- James Ross Island. Röhss Bay in the west
- Coordinates: 64°12′S 58°16′W﻿ / ﻿64.200°S 58.267°W
- Type: Bay

= Röhss Bay =

Röhss Bay is a bay 11 nmi wide, between Cape Broms and Cape Obelisk on the southwest side of James Ross Island, Antarctica.

==Location==

Trinity Peninsula on Antarctic Peninsula.
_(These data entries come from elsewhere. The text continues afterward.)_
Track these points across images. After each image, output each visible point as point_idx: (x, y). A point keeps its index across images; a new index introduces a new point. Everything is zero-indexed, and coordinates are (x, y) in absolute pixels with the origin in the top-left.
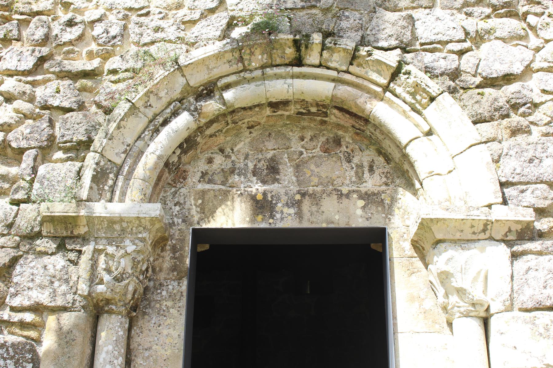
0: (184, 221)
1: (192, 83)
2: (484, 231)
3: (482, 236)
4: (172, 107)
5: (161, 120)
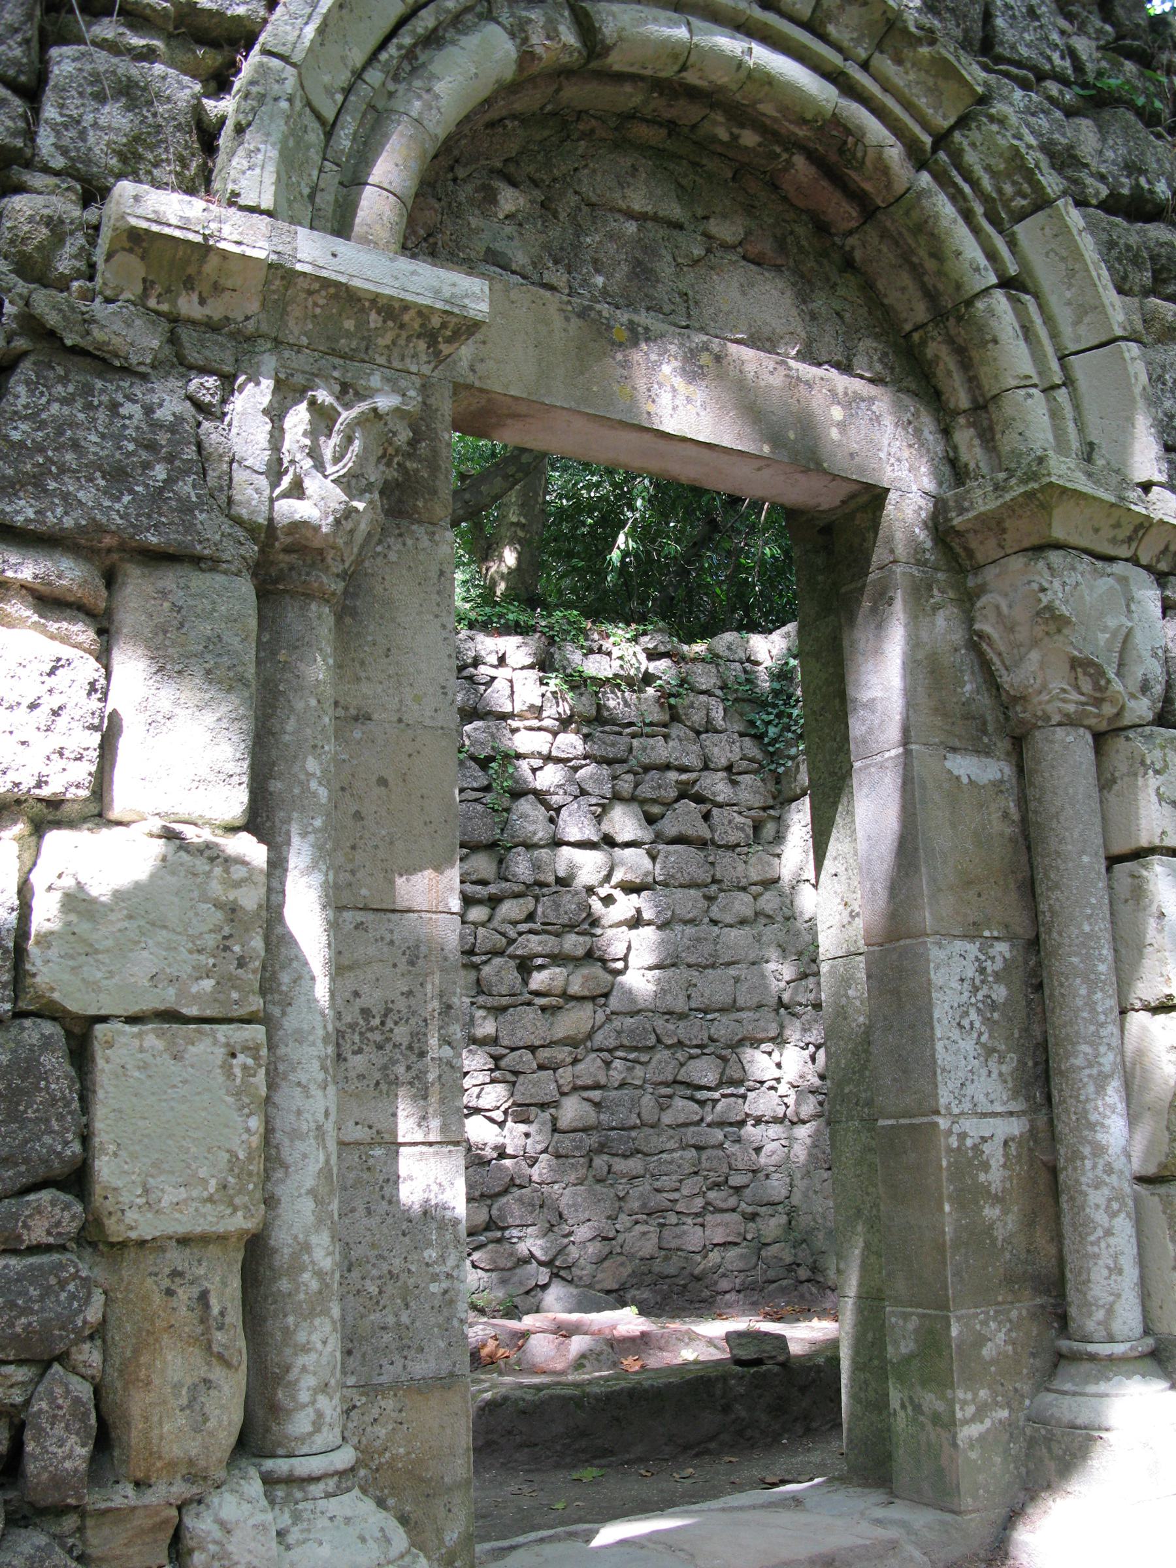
3: (1124, 552)
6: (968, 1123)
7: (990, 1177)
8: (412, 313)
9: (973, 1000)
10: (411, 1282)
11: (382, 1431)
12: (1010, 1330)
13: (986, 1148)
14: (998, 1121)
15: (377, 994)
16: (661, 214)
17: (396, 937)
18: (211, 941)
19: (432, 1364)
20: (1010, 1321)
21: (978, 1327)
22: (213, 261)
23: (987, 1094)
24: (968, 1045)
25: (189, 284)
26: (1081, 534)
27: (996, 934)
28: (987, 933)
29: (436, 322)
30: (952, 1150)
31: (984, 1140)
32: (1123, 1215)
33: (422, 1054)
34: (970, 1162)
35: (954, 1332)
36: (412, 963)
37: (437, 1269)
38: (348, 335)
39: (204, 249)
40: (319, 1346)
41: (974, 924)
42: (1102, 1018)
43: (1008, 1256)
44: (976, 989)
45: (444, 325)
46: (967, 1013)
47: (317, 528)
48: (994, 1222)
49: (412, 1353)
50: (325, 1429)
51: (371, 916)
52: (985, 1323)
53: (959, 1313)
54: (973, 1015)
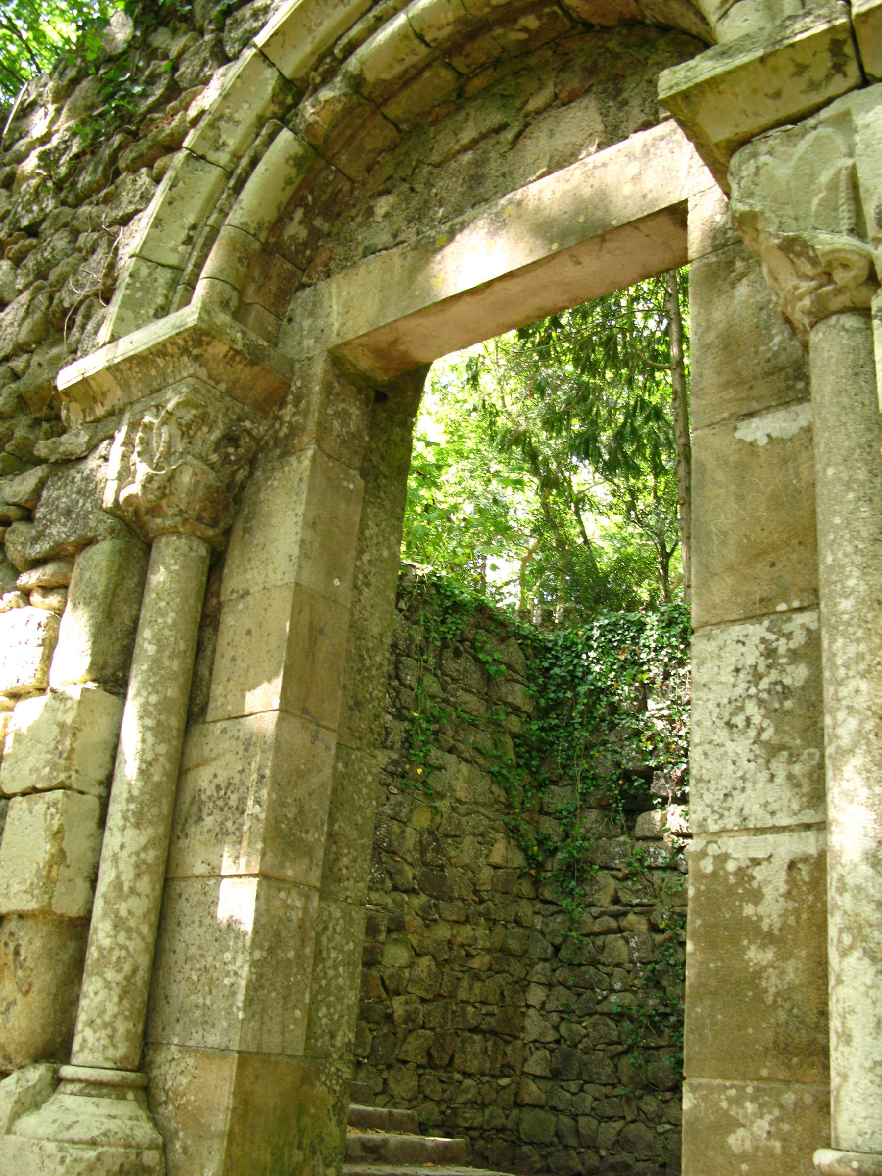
0: (317, 339)
1: (287, 73)
2: (838, 68)
3: (839, 84)
4: (264, 132)
5: (245, 161)
6: (731, 842)
7: (761, 909)
8: (169, 346)
9: (753, 691)
10: (215, 975)
11: (184, 1080)
12: (779, 1119)
13: (759, 873)
14: (784, 837)
15: (226, 774)
16: (484, 131)
17: (241, 734)
18: (52, 746)
19: (218, 1039)
20: (781, 1107)
21: (724, 1105)
22: (92, 382)
23: (766, 804)
24: (741, 747)
25: (95, 400)
26: (756, 114)
27: (796, 604)
28: (782, 607)
29: (181, 342)
30: (705, 876)
31: (756, 862)
32: (857, 953)
33: (243, 812)
34: (730, 891)
35: (686, 1104)
36: (246, 750)
37: (230, 967)
38: (155, 378)
39: (85, 381)
40: (92, 995)
41: (762, 600)
42: (842, 672)
43: (782, 1016)
44: (757, 677)
45: (185, 341)
46: (742, 709)
47: (136, 496)
48: (764, 968)
49: (207, 1027)
50: (86, 1051)
51: (230, 722)
52: (737, 1101)
53: (696, 1081)
54: (751, 708)
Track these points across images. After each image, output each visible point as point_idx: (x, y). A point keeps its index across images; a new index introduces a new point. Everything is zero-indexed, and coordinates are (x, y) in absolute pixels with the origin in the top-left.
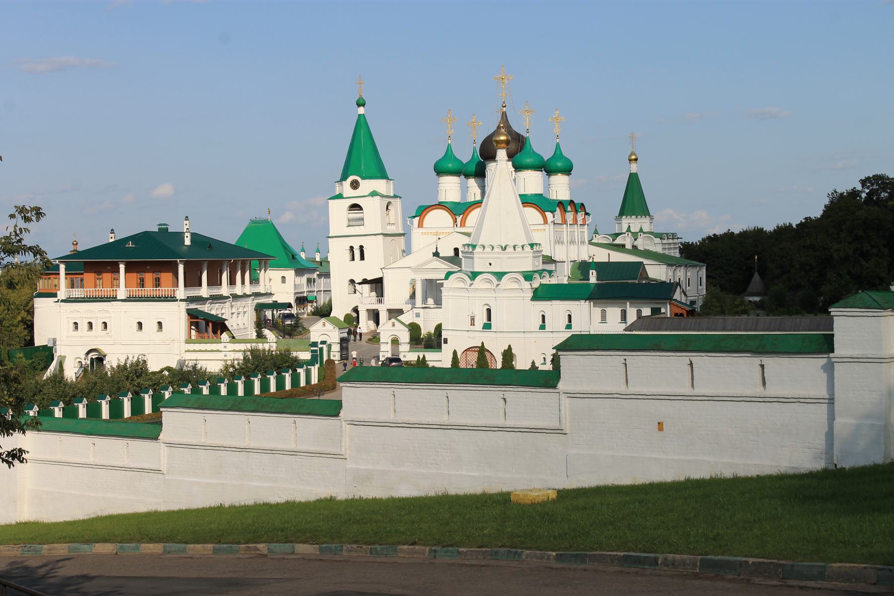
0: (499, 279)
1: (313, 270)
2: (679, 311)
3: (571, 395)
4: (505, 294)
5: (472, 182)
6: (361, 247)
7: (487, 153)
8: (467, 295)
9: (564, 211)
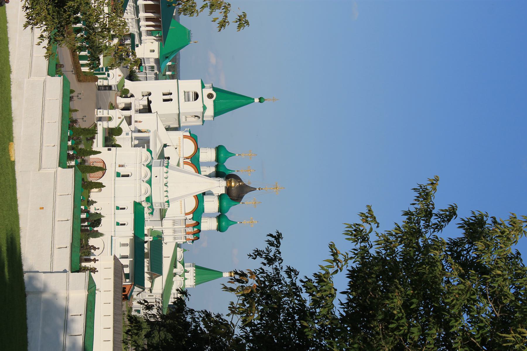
1: (159, 69)
2: (127, 290)
3: (56, 173)
4: (138, 185)
5: (213, 170)
6: (171, 100)
7: (228, 177)
8: (138, 162)
9: (194, 226)
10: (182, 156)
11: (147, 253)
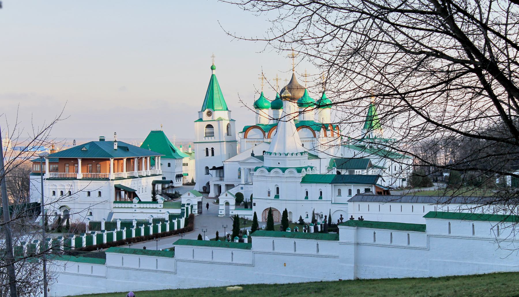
0: (284, 172)
2: (380, 191)
6: (212, 149)
11: (350, 172)
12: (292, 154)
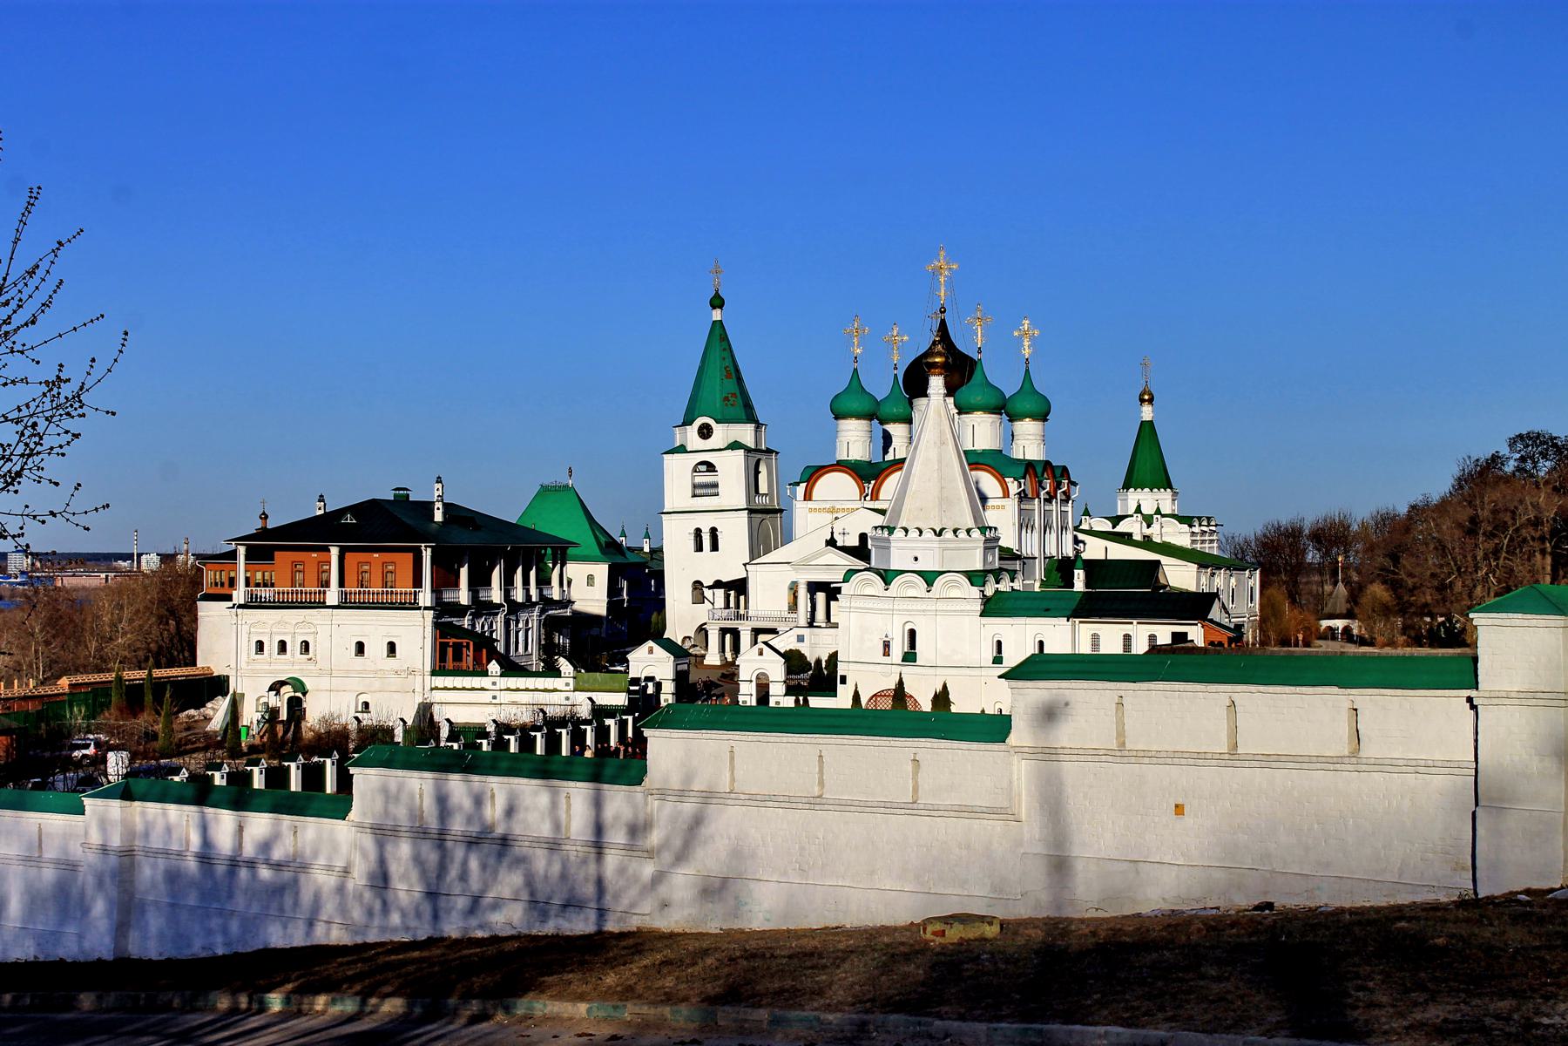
6: (714, 531)
7: (915, 383)
10: (858, 504)
12: (955, 531)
James Ross Island east of the tip

Röhss Bay indents the west shore of James Ross Island, which lies to the southwest of Trinity Peninsula, at the tip of the Antarctic Peninsula in Graham Land.
It is separated from the Detroit Plateau and Mount Tucker on the peninsula by Prince Gustav Channel.
It is south of the Ulu Peninsula and west of Mount Haddington.

==Discovery and name==
Röhss Bay was discovered by the Swedish Antarctic Expedition (SwedAE), 1901-04, under Otto Nordenskjöld, and named by him for August and Wilhelm Röhss, patrons of the expedition.

==Features==

===Cape Obelisk===
.
Cape at the north side of the entrance to Röhss Bay.
Discovered and named by the SwedAE, 1901-04, under Otto Nordenskjöld.
The name is descriptive of a conspicuous rock pinnacle about 2 nmi within the headland, which is visible from northwestward and southward.

===Obelisk Col===
.
A col at about 150 m high on the east side of Cape Obelisk, aligned north–south between Rum Cove and Röhss Bay.
Named after Cape Obelisk by the UK-APC in 1983.

===Molley Corner ===
.
A point on the north side of Röhss Bay, 3 nmi east of Cape Obelisk.
Named by the UK Antarctic Place-Names Committee (UK-APC) in 1983 after William Molley, Third Mate in HMS Terror of the British expedition, 1839-43, under Captain James Clark Ross.

===Flatcap Point===
.
The most northerly of two relatively low flat-topped rock cliffs on the east side of the northern arm of Röhss Bay.
Mapped from surveys by the Falkland Islands Dependencies Survey (FIDS) (1960-61).
The descriptive name was given by UK-APC.

===Sentinel Buttress===
.
A prominent crag containing a volcanic breccia sequence, rising to 535 m high east of Palisade Nunatak at the head of Röhss Bay.
So named by the UK-APC in 1987 from its commanding position in the area.

===Cape Broms===
.
Cape which marks the south side of the entrance to Röhss Bay.
Discovered by the SwedAE, 1901-04, under Otto Nordenskjöld, who named it for G.E. Broms, a patron of the expedition.

===Persson Island===

.
An island 1.5 nmi long, lying in the entrance to Röhss Bay on the southwest side of James Ross Island.
Discovered by the SwedAE under Otto Nordenskjöld, 1901-04, and named by him for Nils Persson, a patron of the expedition.